> [Given text]:
# # # #

To put this graduated scale into effect, two steps are required. The first is to lower the present minimum age for driving a moped to fifteen, and the second is to restrict the issue of a provisional licence to motor cycles of under 250 c.c. These are the two provisions of the Bill. Clause 1 empowers the Minister of Transport, by regulation, to reduce the minimum age for driving motor cycles of any class or description to fifteen years. I am sure that your Lordships will find that this clause in its present form gives too wide powers to the Minister of Transport. It was never intended by the Minister to reduce the age for driving any motor cycle to fifteen, with the exception of mopeds. In order to make this completely clear, I shall be moving an Amendment on the Committee stage restricting his power to reduce the age to fifteen to mopeds only. Also, of course, this clause only empowers the Minister of Transport to take this action by regulation, and does not compel him to do so. I understand that the Minister does not intend to take this action immediately, but requires to make further investigations before doing so. But I expect that my noble friend Lord Chesham, who is speaking for Her Majesty's Government, will explain this in greater detail.

Clause 2 of the Bill restricts the issue of a provisional licence to the driving of a motor cycle of under 250 c.c. This is a simply applied provision and one which I think will help to reduce the number of accidents occurring in the present dangerous period of the first six months. It would mean, if enacted, that from July 1, 1961, no one will be able to ride a heavy motor cycle with "L" plates, and no one completely inexperienced will be able to ride these enormously powerful and dangerous machines.

This is the extent of this small but, I think, important Bill, and I hope that your Lordships, who have always shown such an interest in road safety matters, will view it with favour, especially as it deals with accidents to young people. These have been shown by several surveys to occur particularly to inexperienced riders, and the whole import of the Bill is to ensure that a young rider gains experience gradually on less powerful machines before attempting to drive a heavy motor cycle. I hope, therefore, that your Lordships will give this Bill a sympathetic reception. I beg to move that the Bill be now read a second time.

Moved, That the Bill be now read 2a.—(Lord Aberdare.)

3.10 p.m.

THE JOINT PARLIAMENTARY SECRETARY, MINISTRY OF TRANSPORT (LORD CHESHAM)

# # # #

> [Information]:
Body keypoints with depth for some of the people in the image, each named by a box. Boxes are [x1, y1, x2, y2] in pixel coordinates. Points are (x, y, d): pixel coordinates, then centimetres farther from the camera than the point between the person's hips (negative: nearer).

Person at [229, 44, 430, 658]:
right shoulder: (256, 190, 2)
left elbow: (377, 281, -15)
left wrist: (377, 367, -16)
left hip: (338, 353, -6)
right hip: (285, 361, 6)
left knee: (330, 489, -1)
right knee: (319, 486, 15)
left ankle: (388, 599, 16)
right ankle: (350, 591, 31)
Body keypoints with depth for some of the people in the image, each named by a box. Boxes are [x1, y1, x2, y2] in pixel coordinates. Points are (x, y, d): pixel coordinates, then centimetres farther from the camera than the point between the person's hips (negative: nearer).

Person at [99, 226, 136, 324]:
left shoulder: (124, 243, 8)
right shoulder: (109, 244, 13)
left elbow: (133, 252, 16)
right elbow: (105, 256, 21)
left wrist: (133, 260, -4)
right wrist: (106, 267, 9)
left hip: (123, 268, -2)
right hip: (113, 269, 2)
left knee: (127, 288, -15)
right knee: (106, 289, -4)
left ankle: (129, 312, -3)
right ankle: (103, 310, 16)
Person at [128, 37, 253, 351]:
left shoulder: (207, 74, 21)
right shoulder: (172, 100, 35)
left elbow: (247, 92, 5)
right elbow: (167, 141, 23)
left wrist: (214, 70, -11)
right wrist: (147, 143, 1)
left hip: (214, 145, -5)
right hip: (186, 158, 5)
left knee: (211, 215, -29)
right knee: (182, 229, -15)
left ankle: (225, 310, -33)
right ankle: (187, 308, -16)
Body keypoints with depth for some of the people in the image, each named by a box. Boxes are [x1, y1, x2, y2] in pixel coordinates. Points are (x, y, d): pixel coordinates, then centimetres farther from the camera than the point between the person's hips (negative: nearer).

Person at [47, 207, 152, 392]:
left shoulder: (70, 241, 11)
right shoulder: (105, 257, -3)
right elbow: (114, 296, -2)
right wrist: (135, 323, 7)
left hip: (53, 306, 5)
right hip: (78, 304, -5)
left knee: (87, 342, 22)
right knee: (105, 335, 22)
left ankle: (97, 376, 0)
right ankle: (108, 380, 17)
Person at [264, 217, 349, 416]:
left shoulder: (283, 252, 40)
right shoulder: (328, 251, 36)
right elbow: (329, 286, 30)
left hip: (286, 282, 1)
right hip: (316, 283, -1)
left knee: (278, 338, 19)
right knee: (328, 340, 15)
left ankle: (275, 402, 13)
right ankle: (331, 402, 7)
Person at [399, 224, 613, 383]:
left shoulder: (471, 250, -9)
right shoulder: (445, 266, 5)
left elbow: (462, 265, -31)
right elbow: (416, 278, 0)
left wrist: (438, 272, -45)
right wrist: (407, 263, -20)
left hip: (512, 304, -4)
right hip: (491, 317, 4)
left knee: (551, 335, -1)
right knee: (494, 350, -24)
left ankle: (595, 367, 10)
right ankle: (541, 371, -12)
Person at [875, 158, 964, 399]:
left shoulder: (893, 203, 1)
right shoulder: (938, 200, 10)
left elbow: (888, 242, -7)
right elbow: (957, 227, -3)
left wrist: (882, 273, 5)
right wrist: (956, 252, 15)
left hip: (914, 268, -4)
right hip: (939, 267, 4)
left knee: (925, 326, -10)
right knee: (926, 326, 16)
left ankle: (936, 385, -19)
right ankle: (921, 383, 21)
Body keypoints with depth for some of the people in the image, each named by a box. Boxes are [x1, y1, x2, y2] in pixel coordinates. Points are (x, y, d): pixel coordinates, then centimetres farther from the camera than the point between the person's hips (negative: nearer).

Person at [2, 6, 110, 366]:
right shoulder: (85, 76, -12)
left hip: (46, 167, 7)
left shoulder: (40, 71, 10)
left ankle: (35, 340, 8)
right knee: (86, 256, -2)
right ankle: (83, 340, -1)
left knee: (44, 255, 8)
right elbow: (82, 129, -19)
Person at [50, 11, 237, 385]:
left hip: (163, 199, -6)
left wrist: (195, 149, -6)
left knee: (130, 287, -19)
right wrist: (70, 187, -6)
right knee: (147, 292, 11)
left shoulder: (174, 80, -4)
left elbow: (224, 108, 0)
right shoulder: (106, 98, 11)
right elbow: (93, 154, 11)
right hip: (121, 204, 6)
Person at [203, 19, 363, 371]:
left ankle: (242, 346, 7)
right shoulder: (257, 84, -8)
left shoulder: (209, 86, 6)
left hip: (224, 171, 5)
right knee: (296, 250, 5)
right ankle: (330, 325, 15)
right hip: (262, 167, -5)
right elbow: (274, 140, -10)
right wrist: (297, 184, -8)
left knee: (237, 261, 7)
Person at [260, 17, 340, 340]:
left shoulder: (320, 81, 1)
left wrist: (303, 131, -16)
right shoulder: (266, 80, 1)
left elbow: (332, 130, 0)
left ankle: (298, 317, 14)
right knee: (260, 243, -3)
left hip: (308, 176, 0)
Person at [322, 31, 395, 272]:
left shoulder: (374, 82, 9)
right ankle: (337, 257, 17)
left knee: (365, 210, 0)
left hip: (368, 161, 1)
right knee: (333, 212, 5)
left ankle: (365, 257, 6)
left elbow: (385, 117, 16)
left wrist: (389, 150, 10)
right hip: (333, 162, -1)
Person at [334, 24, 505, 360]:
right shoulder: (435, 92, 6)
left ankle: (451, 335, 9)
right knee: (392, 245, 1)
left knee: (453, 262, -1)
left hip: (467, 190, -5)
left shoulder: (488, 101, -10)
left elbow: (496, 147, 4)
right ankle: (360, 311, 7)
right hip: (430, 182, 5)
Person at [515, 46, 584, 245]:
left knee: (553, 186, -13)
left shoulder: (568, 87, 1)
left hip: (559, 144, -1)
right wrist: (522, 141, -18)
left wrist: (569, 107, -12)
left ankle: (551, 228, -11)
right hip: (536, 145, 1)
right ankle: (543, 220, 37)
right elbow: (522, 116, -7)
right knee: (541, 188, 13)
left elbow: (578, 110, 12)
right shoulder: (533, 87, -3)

# # # #

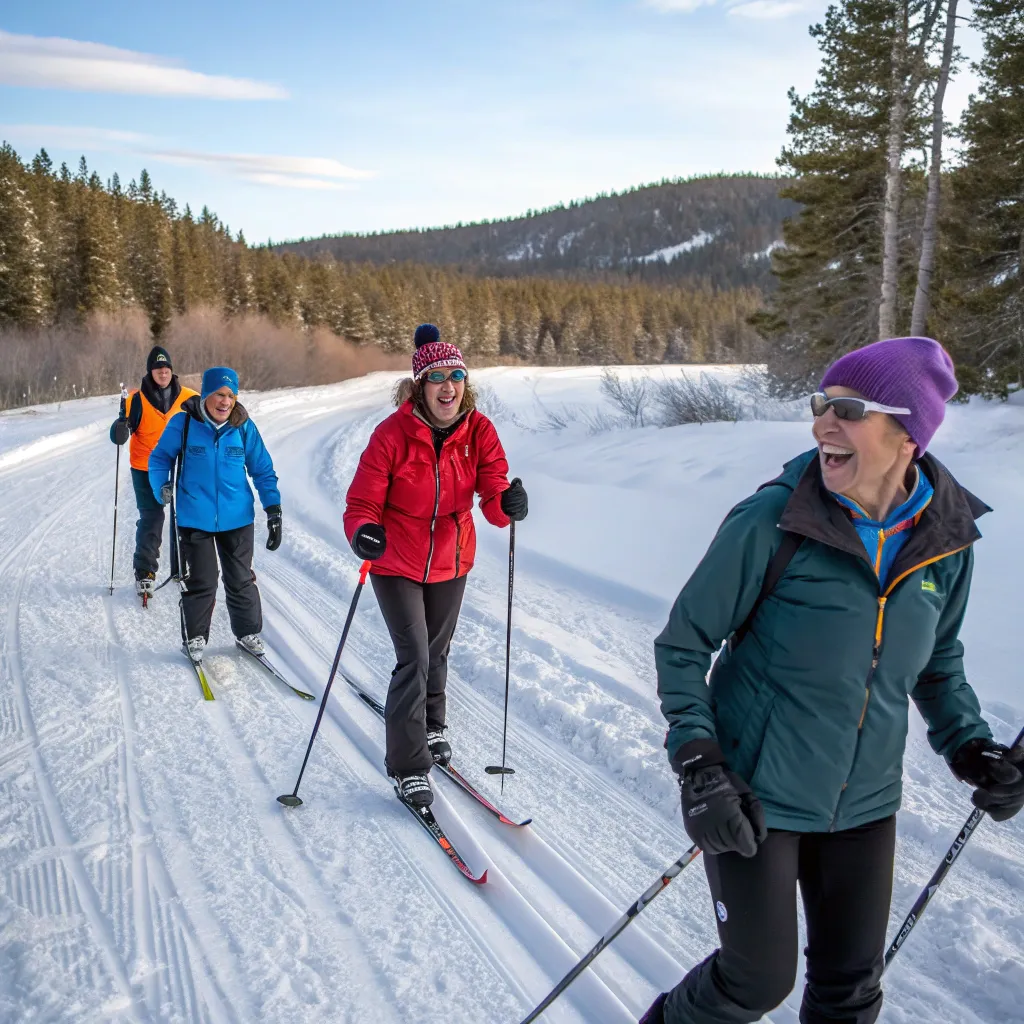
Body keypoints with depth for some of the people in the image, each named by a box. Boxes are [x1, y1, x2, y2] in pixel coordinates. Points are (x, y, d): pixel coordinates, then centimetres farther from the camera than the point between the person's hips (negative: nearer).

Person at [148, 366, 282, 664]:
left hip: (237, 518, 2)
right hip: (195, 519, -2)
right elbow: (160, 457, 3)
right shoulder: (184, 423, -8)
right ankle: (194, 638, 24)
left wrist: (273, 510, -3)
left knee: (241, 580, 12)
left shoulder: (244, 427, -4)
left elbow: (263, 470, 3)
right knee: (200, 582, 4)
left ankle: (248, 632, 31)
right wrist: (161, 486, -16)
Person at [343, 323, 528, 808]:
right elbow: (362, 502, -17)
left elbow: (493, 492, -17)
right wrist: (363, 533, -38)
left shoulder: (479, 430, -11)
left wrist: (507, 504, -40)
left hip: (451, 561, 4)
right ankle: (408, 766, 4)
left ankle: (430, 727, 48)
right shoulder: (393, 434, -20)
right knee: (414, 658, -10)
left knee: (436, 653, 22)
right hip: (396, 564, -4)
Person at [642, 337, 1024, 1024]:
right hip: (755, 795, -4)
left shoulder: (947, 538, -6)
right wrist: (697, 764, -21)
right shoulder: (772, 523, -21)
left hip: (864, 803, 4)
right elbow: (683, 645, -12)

# # # #

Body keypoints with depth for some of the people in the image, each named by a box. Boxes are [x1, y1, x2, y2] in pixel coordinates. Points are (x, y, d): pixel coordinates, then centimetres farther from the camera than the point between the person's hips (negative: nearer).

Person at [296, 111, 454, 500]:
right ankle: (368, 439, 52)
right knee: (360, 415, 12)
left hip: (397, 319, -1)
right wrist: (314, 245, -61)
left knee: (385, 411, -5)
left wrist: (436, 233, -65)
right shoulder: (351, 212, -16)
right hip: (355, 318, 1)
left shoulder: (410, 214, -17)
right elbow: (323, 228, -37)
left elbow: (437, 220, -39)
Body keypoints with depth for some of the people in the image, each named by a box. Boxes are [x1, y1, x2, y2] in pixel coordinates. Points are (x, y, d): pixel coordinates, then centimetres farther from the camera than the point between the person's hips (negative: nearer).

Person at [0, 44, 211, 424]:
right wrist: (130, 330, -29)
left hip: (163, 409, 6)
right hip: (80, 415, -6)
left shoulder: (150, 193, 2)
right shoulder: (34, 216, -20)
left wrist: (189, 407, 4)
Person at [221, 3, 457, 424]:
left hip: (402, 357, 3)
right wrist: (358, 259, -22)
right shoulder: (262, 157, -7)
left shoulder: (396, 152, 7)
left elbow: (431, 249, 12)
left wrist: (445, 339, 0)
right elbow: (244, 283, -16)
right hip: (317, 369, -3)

# # # #

> [Your goal]: Carry the debate on the motor cycle Bill forward from its final line, beginning the speech that follows. The records have no connection to the text about the motor cycle Bill.

> [Result of this exercise]:
My Lords, it may be convenient if at this stage I give you Lordships the Government views on this Bill, and I do not think I need take up a great deal of your Lordships time in doing so. In short, and generally, we welcome this Bill as having a certain contribution to make to road safety; and naturally anything which is likely to make a contribution to road safety is to be welcomed. Having, I am quite frankly happy to say, a little more experience of motor cycling in my life than the noble Lord who so eloquently explained the Bill, I have often wondered whether his statement that the motor cycle was a "dangerous beast" of itself was entirely correct, because I have often wondered whether it was not something to do with the chap on the top, which seems to me a very important element.

As the noble Lord said, our view must be very much coloured by the findings of the Committee to which he referred, and particularly to the, as I think, very important point that experience is more important than age. The first six months, we know, are especially dangerous, and that is obviously the time on which to concentrate. The recommendation was that there should be progression from smaller to larger machines in the process of gaining experience, and it seems clear, in fact, that the heavier machines are more dangerous. Possibly this is because, the machines being faster, accidents which occur are more serious and secondly, perhaps, because they tend to cover a greater mileage. Therefore, it would seem that the lighter machines are safer and that, as the noble Lord suggested, the moped, because its maximum engine capacity is only 50 c.c., plus the fact that it usually has pedals to help to propel it in certain circumstances, is safer. There does seem to be some claim that the moped enjoys a safer record than other sorts of machines, and I think perhaps there is a case, in view of the findings of the Committee, that lowering the age limit to fifteen would act as an inducement for young riders to go about gaining their experience in the way the Committee suggests.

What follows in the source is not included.